A função invisível do ramo funerário
Irene Matias está há 40 anos no setor fúnebre. É gerente da Funerária Dom Fuas, com duas agências, uma em Porto de Mós, outra na Batalha, e é nesta última vila onde se desenvolve a logística de um trabalho que, considera, «já foi mais incomum»: tanoestética e tanopraxia. A primeira é uma técnica de restauro e maquilhagem do rosto, a segunda prende-se com a conservação do corpo, e são ambas essenciais (e obrigatórias por lei) quando se fala de pessoas recém-falecidas e do processo por que passam entre a morte e o funeral. Processo esse que é assumido por Irene Matias desde que chegou à funerária do marido (já falecido), há quatro décadas, numa altura em que não havia mulheres a trabalhar no ramo, e que vai muito além de umas pinceladas de sombra: «Não é só chegar ali e pintar, há muitas outras coisas que se tem de fazer antes do espelho mostrar. As pessoas não fazem ideia do que está por trás, há muito trabalho na retaguarda, para a preparação, é quase como uma cirurgia. Quase 80% dos produtos que uso num cadáver não podem ser usados numa pessoa viva, são produtos químicos».
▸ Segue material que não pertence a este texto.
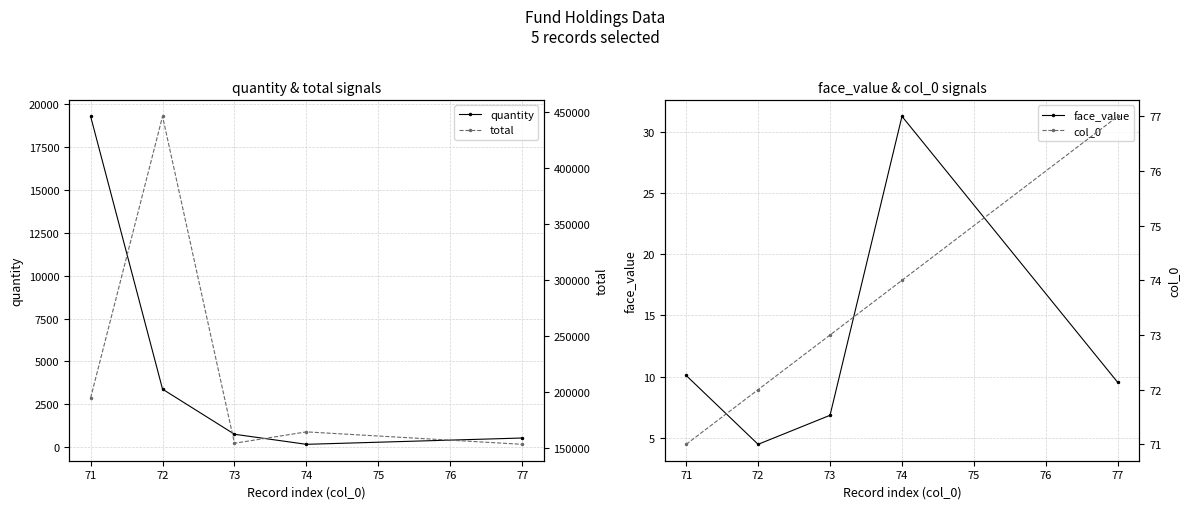

How many interior local peaks does the total series have?

2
Para tal, teve inclusive de tirar alguns cursos, no Instituto de Medicina Legal, em Coimbra, que a habilitassem à função, mas «muito depois», quase 20 anos após a primeira experiência com cadáveres, uma estreia que causaria impressão a muitos, à data, mas que hoje, diz, «já não é um bicho de sete cabeças». No entanto, ainda há que lhe pergunte: «“Não tem receio?” É óbvio que nos primeiros tive, há sempre aquela hesitação de fazer isto ou aquilo. Com os anos nós vamos aprendendo, sabe-se a teoria e depois a prática e os medos também vão ficando para trás», explica. Agora, consegue olhar para um cadáver e perceber o que é preciso fazer, embora seja «sempre um desafio muito grande quando aparece uma situação diferente», como muitas são, faz questão de realçar. Aos 64 anos, assistiu ao acentuado crescimento do setor em Portugal («Antigamente as pessoas tinham muito o hábito de dizer “Fui a um funeral na América e a pessoa estava igual. Hoje em dia já não é preciso ir para a América, nós já fazemos um bom trabalho [em Portugal]»), lidera a funerária fundada pelo marido e diz que, «enquanto tiver saúde», não se vê a fazer outra coisa. A tanoestética e a tanopraxia são atuais componentes fundamentais do setor fúnebre e a reação dos clientes é a certeza de Irene Matias que fez um bom trabalho: «Eu tenho muito gosto em que as pessoas no final me digam “Dona Irene, muito obrigada, pensei que não havia nada a fazer, pelo menos uma pessoa olha e fica com tranquilidade”, e isso é muito gratificante».